The purpose of this very generic code is clearly not to micromanage details through continuous tweaking, but rather to make the problem go away as a managed service. Currently, CFEngine has built its reference implementation as part of the development-friendly Cumulus Linux ecosystem.

The house that Clos built

Large datacentres today are using non-blocking Fat Tree architectures to scale traffic levels horizontally with commodity hardware. These structures were pioneered by Charles Clos in the 1950s. The highly regular Clos networks are well suited to patterns of promises. Dynamical change for application management can be handled by protocols like iBGP, without bringing new virtualization into the picture.
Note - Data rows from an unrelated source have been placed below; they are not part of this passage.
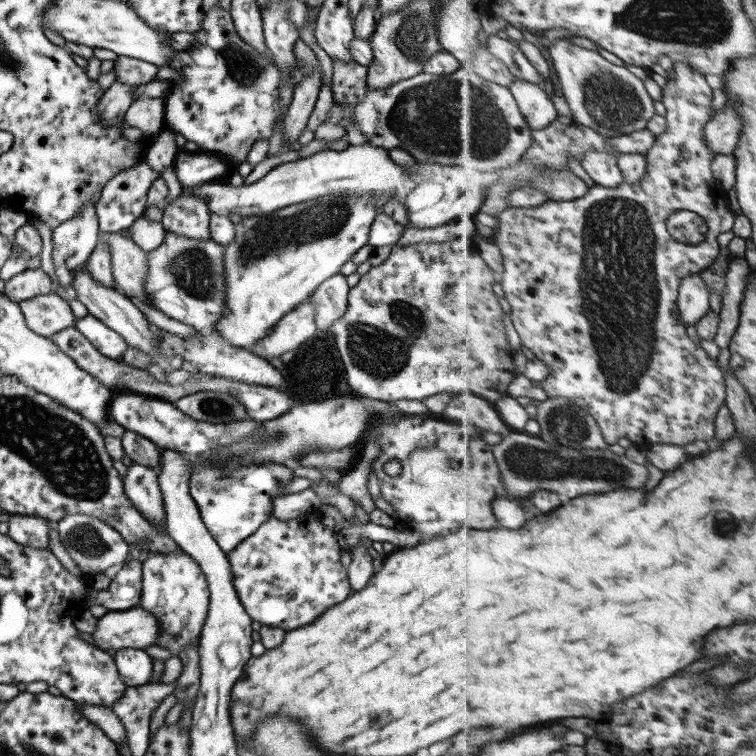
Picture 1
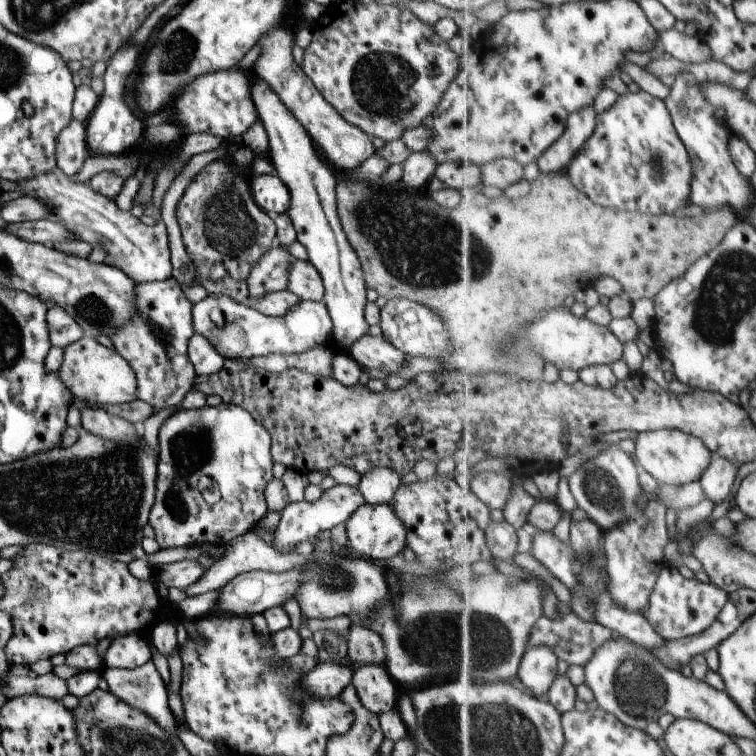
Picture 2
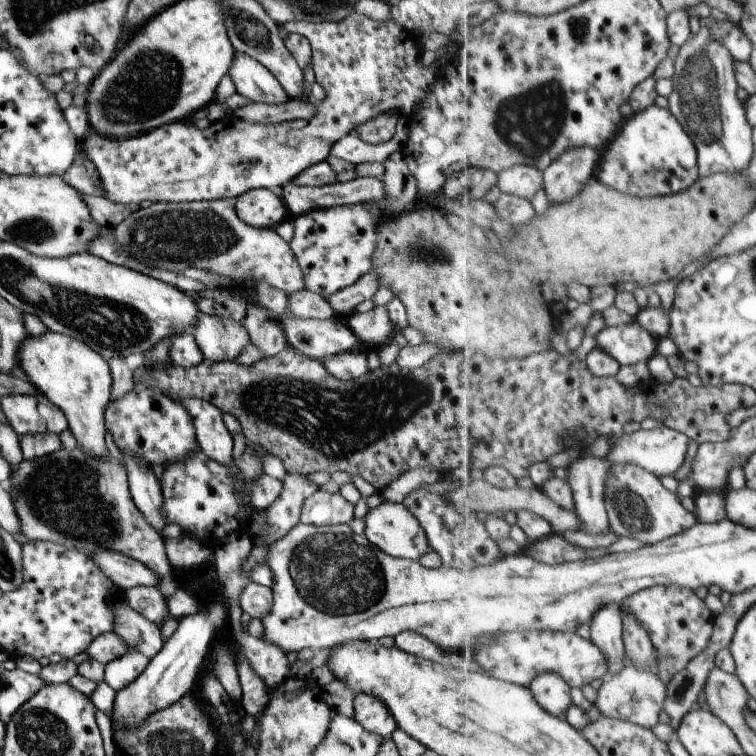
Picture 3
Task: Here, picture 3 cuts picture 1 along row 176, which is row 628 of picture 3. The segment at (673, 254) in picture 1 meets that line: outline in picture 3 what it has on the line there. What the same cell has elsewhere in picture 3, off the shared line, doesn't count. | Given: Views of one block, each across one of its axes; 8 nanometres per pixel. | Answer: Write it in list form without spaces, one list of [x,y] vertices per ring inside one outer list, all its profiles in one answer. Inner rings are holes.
[[[669,585],[656,586],[632,594],[621,605],[622,616],[633,615],[648,630],[658,656],[657,673],[666,685],[697,655],[705,651],[712,642],[716,630],[717,617],[707,608],[707,604],[697,596],[693,589]]]

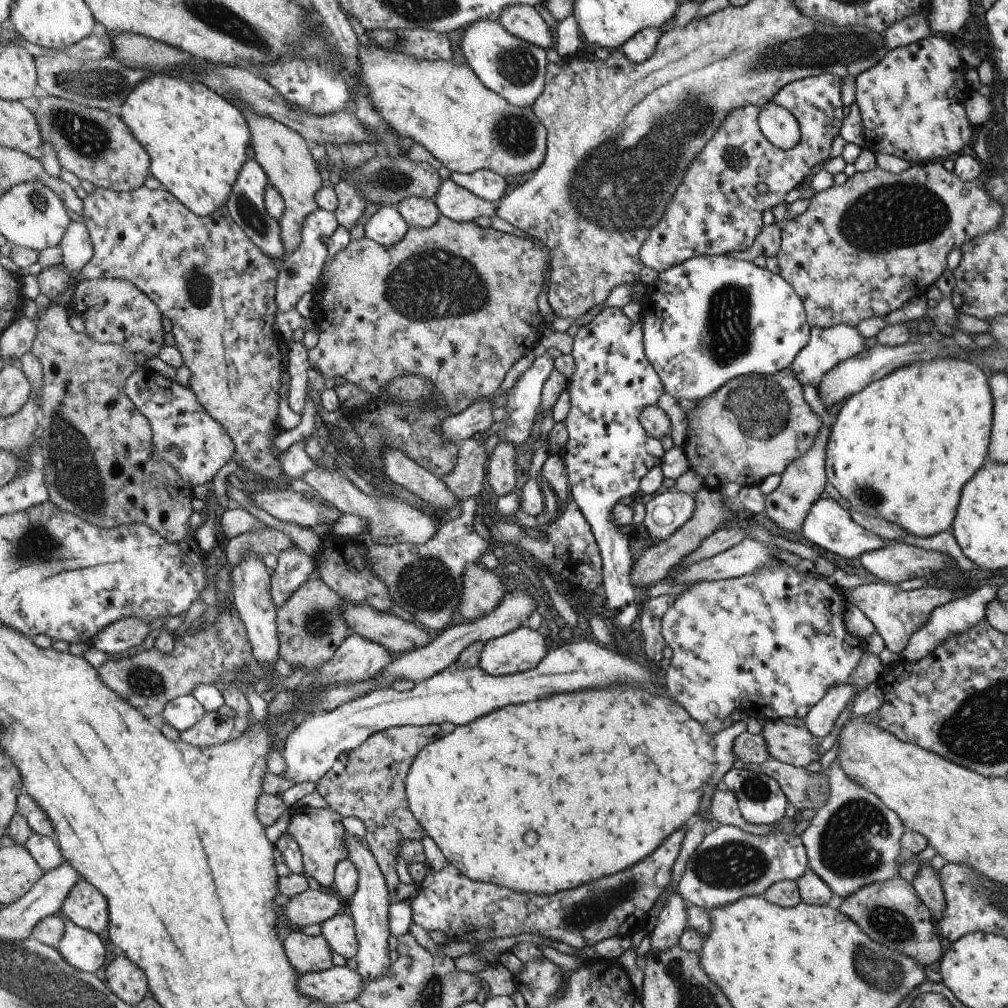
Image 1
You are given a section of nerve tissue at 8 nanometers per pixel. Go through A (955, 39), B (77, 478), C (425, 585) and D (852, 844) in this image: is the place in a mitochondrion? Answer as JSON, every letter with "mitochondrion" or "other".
{"A":"other","B":"mitochondrion","C":"mitochondrion","D":"mitochondrion"}

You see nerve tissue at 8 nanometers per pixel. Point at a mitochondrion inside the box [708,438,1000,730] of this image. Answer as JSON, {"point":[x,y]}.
{"point":[864,492]}

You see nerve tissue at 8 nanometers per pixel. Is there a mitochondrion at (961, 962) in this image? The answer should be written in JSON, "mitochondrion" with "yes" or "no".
{"mitochondrion":"no"}

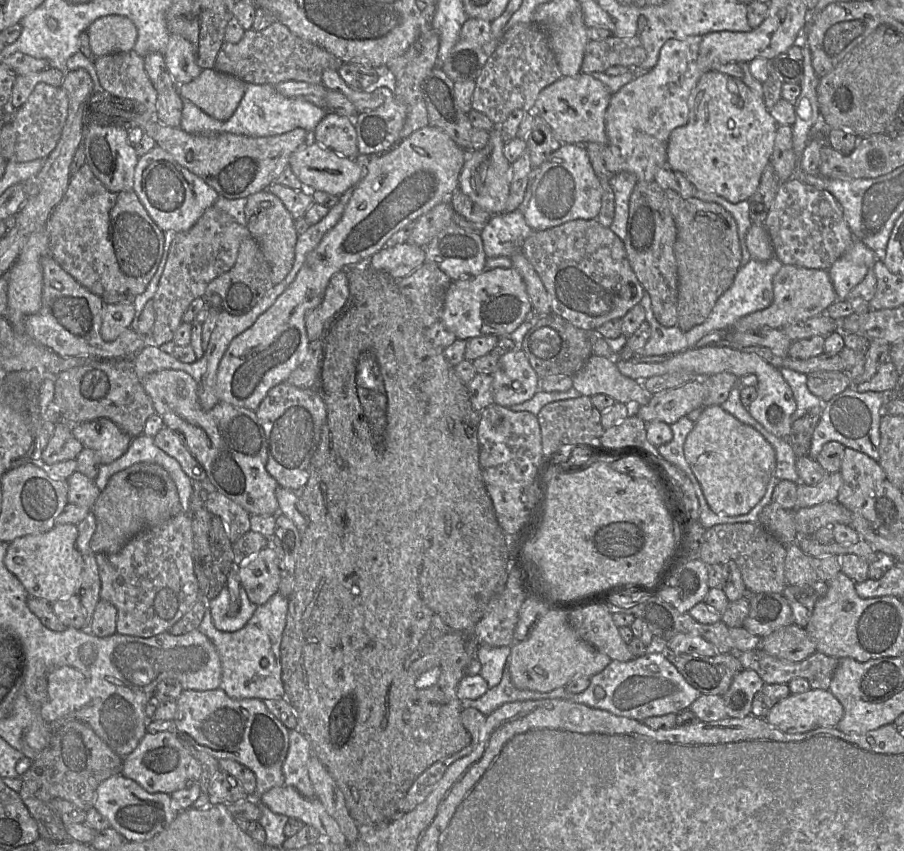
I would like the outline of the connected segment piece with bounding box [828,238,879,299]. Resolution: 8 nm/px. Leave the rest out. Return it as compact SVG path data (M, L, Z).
M854 238L849 250L828 269L838 299L846 299L878 259L875 251Z

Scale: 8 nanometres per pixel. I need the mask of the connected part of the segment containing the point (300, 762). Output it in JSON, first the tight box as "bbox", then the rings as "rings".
{"bbox":[282,730,316,798],"rings":[[[290,730],[289,741],[282,767],[285,785],[294,787],[306,798],[314,798],[316,795],[308,773],[308,760],[313,754],[311,743],[300,730]]]}

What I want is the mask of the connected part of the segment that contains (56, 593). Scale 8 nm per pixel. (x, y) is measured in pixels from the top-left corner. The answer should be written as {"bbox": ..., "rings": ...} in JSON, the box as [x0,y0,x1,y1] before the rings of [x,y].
{"bbox":[5,524,84,604],"rings":[[[56,524],[47,532],[16,538],[8,545],[5,566],[22,583],[29,597],[53,604],[57,600],[78,595],[84,558],[77,549],[77,538],[78,527],[74,524]]]}

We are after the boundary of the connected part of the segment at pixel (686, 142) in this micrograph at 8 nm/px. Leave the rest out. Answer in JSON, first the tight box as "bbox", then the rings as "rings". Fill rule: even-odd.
{"bbox":[667,70,778,203],"rings":[[[711,70],[700,77],[691,91],[688,108],[687,124],[675,128],[670,134],[667,161],[700,191],[717,194],[732,203],[750,199],[770,163],[778,127],[763,97],[753,92],[741,79]]]}

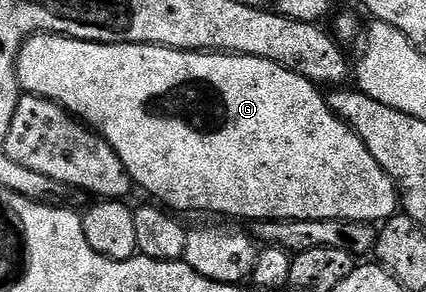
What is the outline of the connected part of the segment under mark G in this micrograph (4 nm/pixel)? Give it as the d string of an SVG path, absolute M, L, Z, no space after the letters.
M37 33L35 37L29 37L20 49L16 60L16 78L25 94L56 102L104 137L106 143L114 147L118 159L122 159L126 171L132 177L133 186L140 188L141 185L152 196L149 198L169 210L181 214L221 213L224 216L221 218L241 217L247 223L294 219L346 219L383 223L397 216L398 190L390 174L378 164L374 155L370 155L370 151L366 151L362 139L354 135L352 128L333 113L325 94L317 86L273 61L261 57L241 57L239 53L167 49L165 45L103 45L97 41L76 41L73 37L62 37L59 33Z

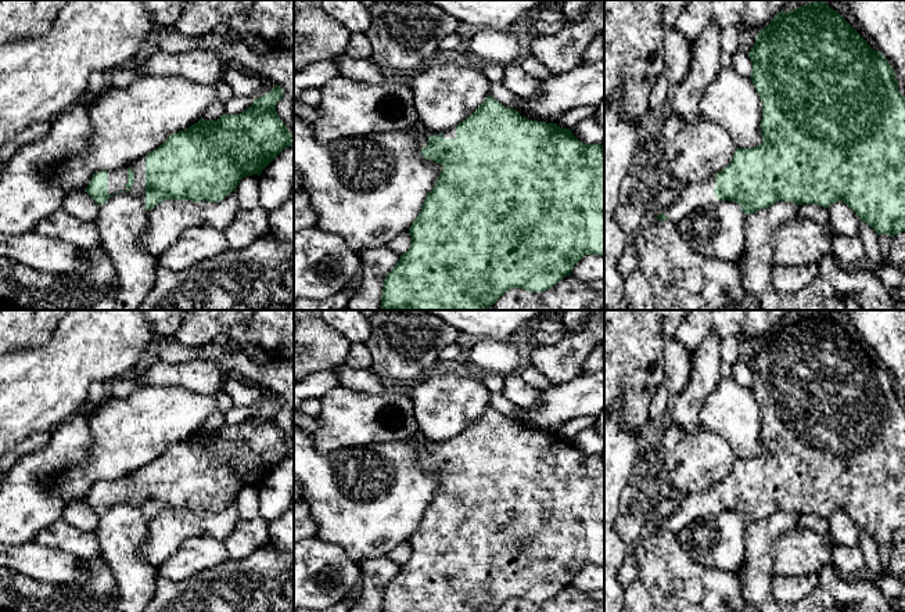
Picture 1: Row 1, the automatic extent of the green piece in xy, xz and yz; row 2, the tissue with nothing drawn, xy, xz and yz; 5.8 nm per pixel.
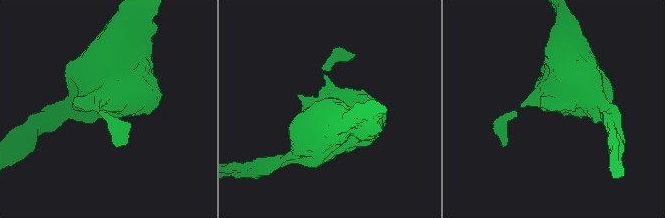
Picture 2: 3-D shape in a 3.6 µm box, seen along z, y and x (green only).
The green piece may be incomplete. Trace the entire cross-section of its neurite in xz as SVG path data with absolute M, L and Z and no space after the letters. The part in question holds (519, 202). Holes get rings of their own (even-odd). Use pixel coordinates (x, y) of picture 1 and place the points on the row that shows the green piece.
M492 96L456 127L442 133L427 129L416 120L412 130L428 136L428 145L421 148L425 159L442 166L439 177L427 194L409 234L410 248L401 255L398 264L387 274L383 285L381 310L484 310L511 288L543 292L570 276L575 264L586 255L604 255L604 148L599 144L583 144L571 130L557 123L538 122L521 116L516 109L503 107Z

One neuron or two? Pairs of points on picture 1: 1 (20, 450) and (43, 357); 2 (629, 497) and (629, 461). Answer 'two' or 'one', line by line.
1: two
2: two

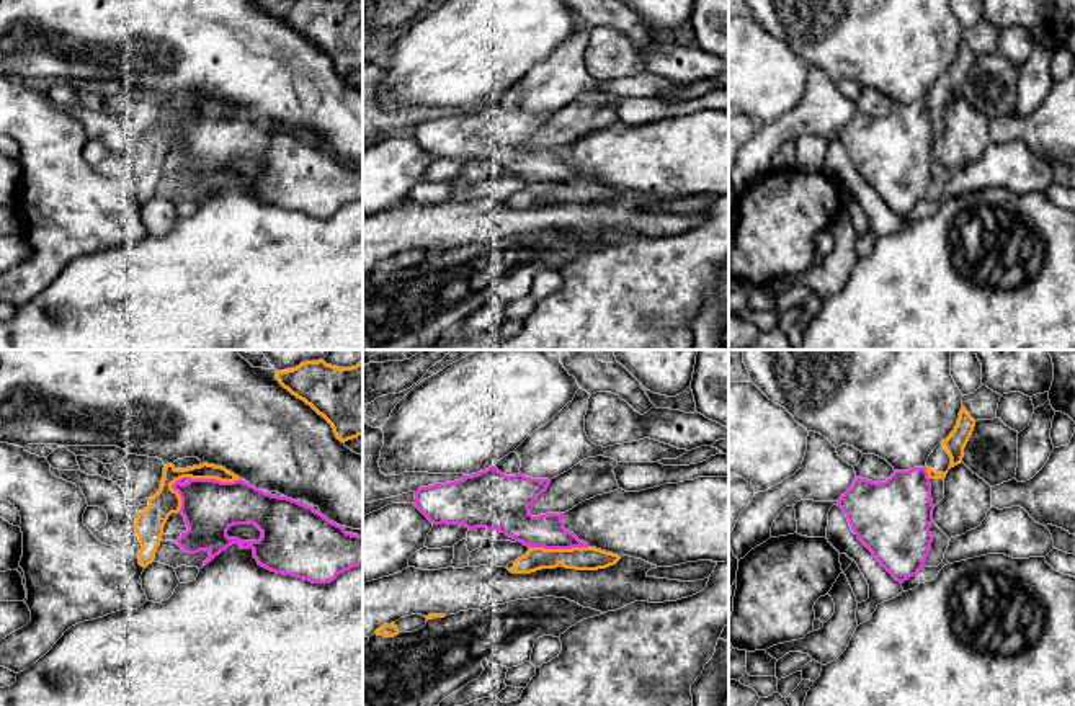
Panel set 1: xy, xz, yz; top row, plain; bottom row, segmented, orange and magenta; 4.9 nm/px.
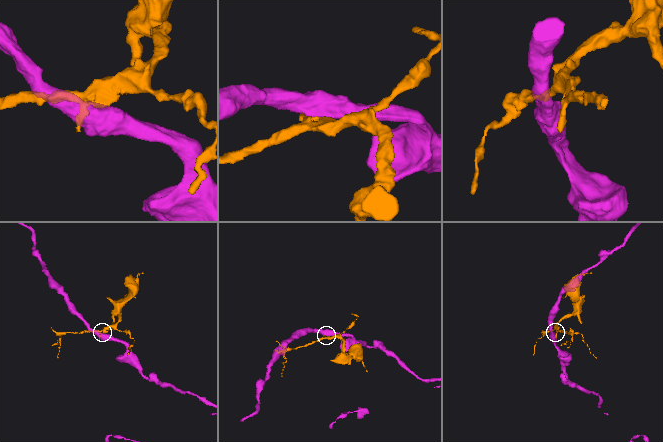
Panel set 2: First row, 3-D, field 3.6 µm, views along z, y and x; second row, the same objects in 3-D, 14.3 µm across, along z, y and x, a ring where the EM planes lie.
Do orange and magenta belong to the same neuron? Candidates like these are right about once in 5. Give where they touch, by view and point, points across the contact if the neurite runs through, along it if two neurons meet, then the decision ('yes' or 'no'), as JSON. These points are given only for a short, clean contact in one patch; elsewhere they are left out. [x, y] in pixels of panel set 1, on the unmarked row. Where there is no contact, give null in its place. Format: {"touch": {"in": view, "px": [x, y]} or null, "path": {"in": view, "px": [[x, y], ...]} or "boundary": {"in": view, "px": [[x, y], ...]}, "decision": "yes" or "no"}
{"touch": {"in": "xy", "px": [191, 111]}, "boundary": {"in": "xy", "px": [[239, 111], [180, 111], [172, 120], [180, 131], [177, 146]]}, "decision": "no"}

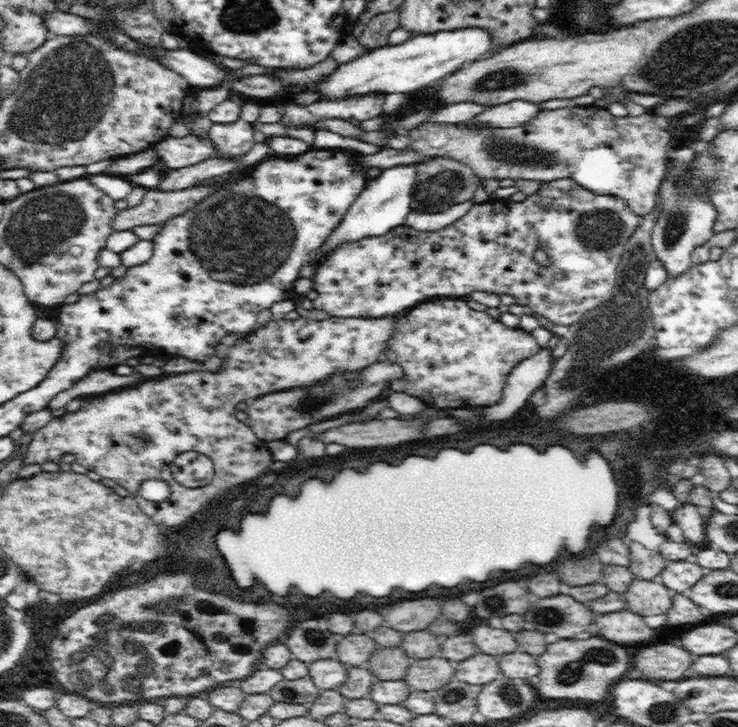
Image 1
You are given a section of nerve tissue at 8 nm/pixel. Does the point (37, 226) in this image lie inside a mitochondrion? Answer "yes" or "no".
yes

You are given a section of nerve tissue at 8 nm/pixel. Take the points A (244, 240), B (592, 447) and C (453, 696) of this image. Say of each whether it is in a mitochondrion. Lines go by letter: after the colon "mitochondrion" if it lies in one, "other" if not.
A: mitochondrion
B: other
C: mitochondrion

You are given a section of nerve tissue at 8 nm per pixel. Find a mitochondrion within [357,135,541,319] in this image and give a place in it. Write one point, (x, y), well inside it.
(431, 194)

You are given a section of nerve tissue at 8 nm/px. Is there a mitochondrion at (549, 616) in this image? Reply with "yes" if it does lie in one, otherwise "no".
yes

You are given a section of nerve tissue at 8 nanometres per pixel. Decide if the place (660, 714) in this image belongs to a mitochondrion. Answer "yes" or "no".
yes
For example, repeating the approach for iBGP, one might imagine a similar data-driven pattern for a 2x5 tree (fig 2): 2x5

Figure 2. 2x5 Tree Diagram.

bundle agent LeafSpine
{
vars:

 # Generate the interface lists used on the routers

 "spine"  slist => expandrange("swp[1-5]", "1"); # point to 5 leafsw
 "leaves" slist => expandrange("swp[1-2]", "1"); # point to 2 spinesw

 "net_adverts[leaf1]" slist => { "10.10.10.1/24", "10.10.20.1/24" };
 "net_adverts[leaf2]" slist => { "10.10.30.1/24", "2001:0DB9:0:f101::1/64" };
 "net_adverts[leaf3]" slist => { "192.168.1.0/24" };
 "net_adverts[leaf4]" slist => { "192.168.1.0/24" };
 "net_adverts[leaf5]" slist => { "192.168.1.0/24" };

 "router_id[spine1]" string => "2.0.0.1";
 "router_id[spine2]" string => "2.0.0.2";
 "router_id[leaf1]" string => "1.0.0.1";
 "router_id[leaf2]" string => "1.0.0.2";
 "router_id[leaf3]" string => "1.0.0.3";
 "router_id[leaf4]" string => "1.0.0.4";
 "router_id[leaf5]" string => "1.0.0.5";

interfaces:
 spine::
   "$(spine)"
       link_services =>  ibgp_reflector("server");
 leaves::
   "$(leaves)"
       link_services =>  ibgp_reflector("client");
}

With the data specified in an associative array, two generic promise patterns are sufficient to configure the 2x5 tree.

Model-based for WebScale

Model-based configuration is not just a “nice to have”, it is a “must have” feature of a scalable architecture. The three challenges of today’s software stack remain: scale, complexity and knowledge management. Brute force can handle the first of these, but going forward, using a model-based approach is the only plausible option. What CFEngine adds is its usual promise of self-healing convergent end-state management and a knowledge-oriented approach. A simplification of datacenter operations, by de-coupling fast and slow changes with a versioned set of promises, takes away several burdens that haunt network engineers. This is about enabling DevOps to work collaboratively across application-network divide. And that kind of evolution in the management of network services is long overdue.